**REQUIREMENT**
Can you convert the text lines in all of the rows below into a single numbered list, leaving out blank lines and the pictures?

[Page-level text extractions]
'''

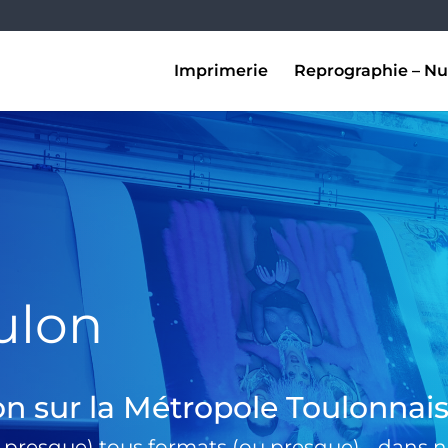
Imprimerie
Reprographie – Nu
ulon
on sur la Métropole Toulonnai
 presque) tous formats (ou presque) …dans no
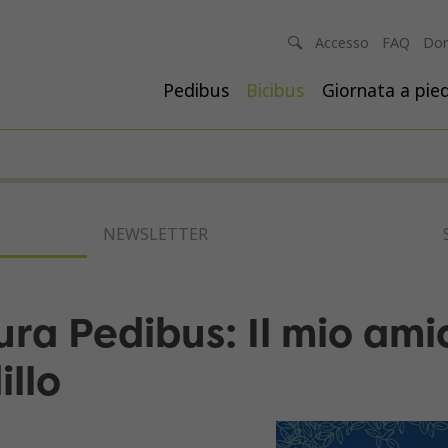
Accesso
FAQ
Don
Pedibus
Bicibus
Giornata a pied
NEWSLETTER
tura Pedibus: Il mio am
illo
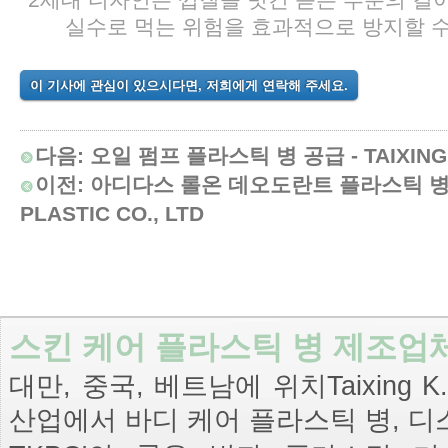
실수로 먹는 위험을 효과적으로 방지할 수
이 기사에 관심이 있으시다면, 저희에게 연락해 주세요.
다음:
오일 펌프 플라스틱 병 공급 - TAIXING K
이전:
아디다스 롤온 데오도란트 플라스틱 병 공급
PLASTIC CO., LTD
스킨 케어 플라스틱 병 제조업체 
대만, 중국, 베트남에 위치Taixing K.K.
산업에서 바디 케어 플라스틱 병, 디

'''

**EXERCISE OUTPUT**
1. Imprimerie
2. Reprographie – Nu
3. ulon
4. on sur la Métropole Toulonnai
5.  presque) tous formats (ou presque) …dans no
6. Accesso
7. FAQ
8. Don
9. Pedibus
10. Bicibus
11. Giornata a pied
12. NEWSLETTER
13. tura Pedibus: Il mio am
14. illo
15. 실수로 먹는 위험을 효과적으로 방지할 수
16. 이 기사에 관심이 있으시다면, 저희에게 연락해 주세요.
17. 다음:
18. 오일 펌프 플라스틱 병 공급 - TAIXING K
19. 이전:
20. 아디다스 롤온 데오도란트 플라스틱 병 공급
21. PLASTIC CO., LTD
22. 스킨 케어 플라스틱 병 제조업체 
23. 대만, 중국, 베트남에 위치Taixing K.K.
24. 산업에서 바디 케어 플라스틱 병, 디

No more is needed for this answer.